Required work
An exact copy of the lines from the one containing "1. Check the application logs" through the last line below is required; include both of those lines and no others.

++++++

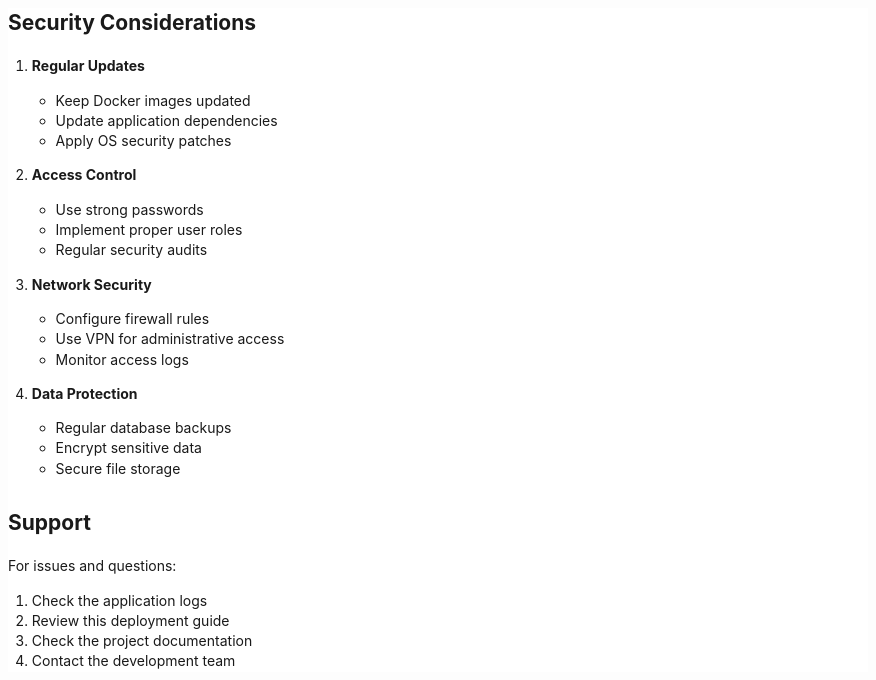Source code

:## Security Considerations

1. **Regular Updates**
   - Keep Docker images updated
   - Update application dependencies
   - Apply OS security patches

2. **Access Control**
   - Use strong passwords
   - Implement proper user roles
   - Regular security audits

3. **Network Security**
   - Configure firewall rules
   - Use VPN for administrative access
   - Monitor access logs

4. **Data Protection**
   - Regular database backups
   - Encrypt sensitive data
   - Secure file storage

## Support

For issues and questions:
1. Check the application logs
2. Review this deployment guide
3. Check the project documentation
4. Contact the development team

++++++

Written reply
1. Check the application logs
2. Review this deployment guide
3. Check the project documentation
4. Contact the development team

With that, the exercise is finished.